Mix of loneliness, heart disease, and living alone

June 30, 2012 § Leave a comment

In the last two weeks many articles discussed the link between living alone and heart disease as well as living alone and loneliness. The discussions stemmed from the publication of two articles in the Archives of Internal Medicines. Skimming through the articles, I found that some journalists mixed the findings and concluded that yes, living alone leads to loneliness and heart disease and that living alone in older age is dangerous.

If we go at the source, the message is different.

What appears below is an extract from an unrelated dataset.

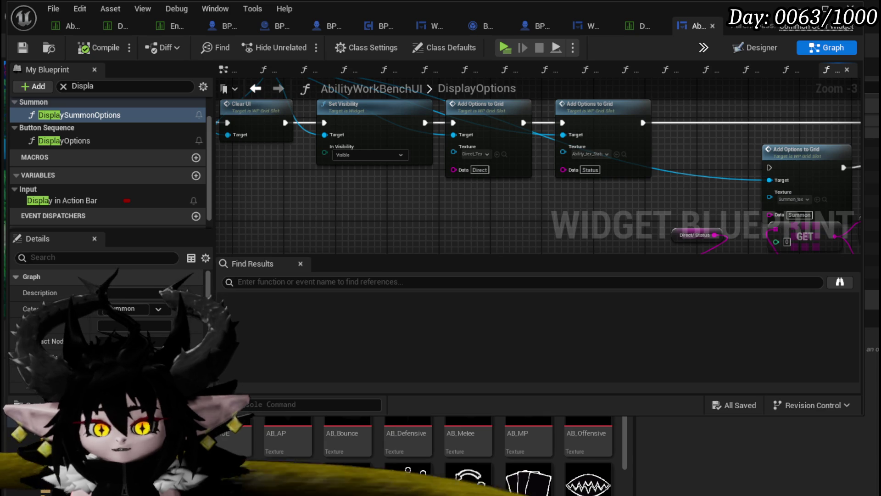
pyautogui.press('alt+Tab')
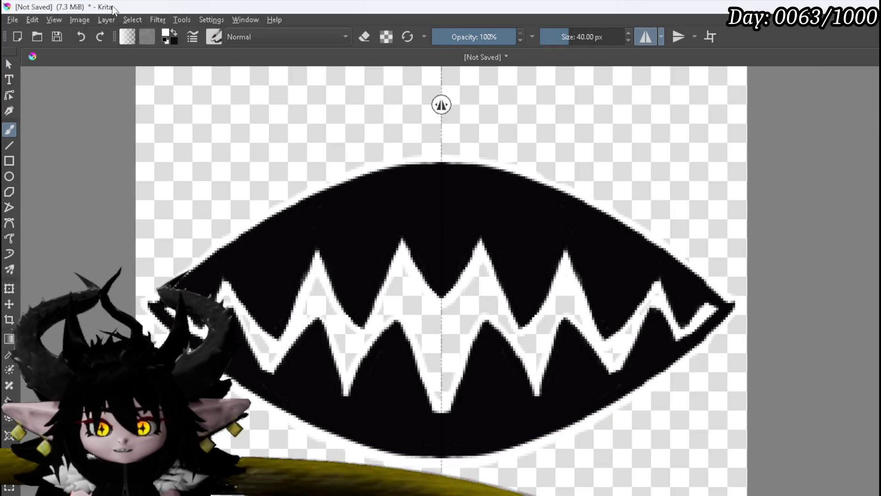
pyautogui.click(17, 21)
pyautogui.moveTo(44, 63)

The article on loneliness by the team of Carla Perissinotto at UCSF simply states that loneliness is “a predictor of functional decline and death,” in order words, your heath is not likely to improve if you feel lonely. In her sample of 1604 older adults only 18% lived alone, less than the national percentage of 30%. This study is useful simply to underscore that loneliness is not healthy. Let’s also remember that those living with others are often more likely to feel lonely compared to solo dwellers. This is one of the main arguments of Klinenenberg’s Going Solo. I agree with this argument since I often heard from Klinenberg’s informants that they felt lonelier when living with someone else as I spent time with them as research assistant. Other studies cogently argued that adolescents and young adults tend to feel lonely more often that older adults. So loneliness is not confined to older adults and older solo dwellers.

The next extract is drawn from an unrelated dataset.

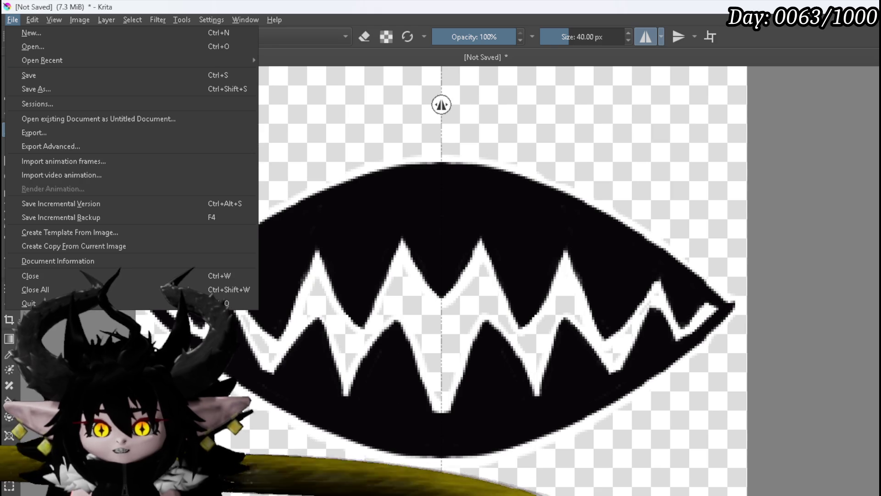
pyautogui.click(397, 480)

In the second article, the investigators – Udell et al. -used an international sample of 44,573 participants, 19% living alone. They concluded that “living alone was associated with increased mortality among all but the most elderly patients.” Older adults living alone were not as likely than other adults living alone to die of heart disease. Again, this is very interesting, but let’s not forget that it is really hard to draw any conclusion. So many factors may influence this finding. It would be very interesting to review the numbers by country. My sense is that social policies (like universal health care versus Medicare) may influence these data. So this is intriguing, but it is only one corner of a much bigger picture.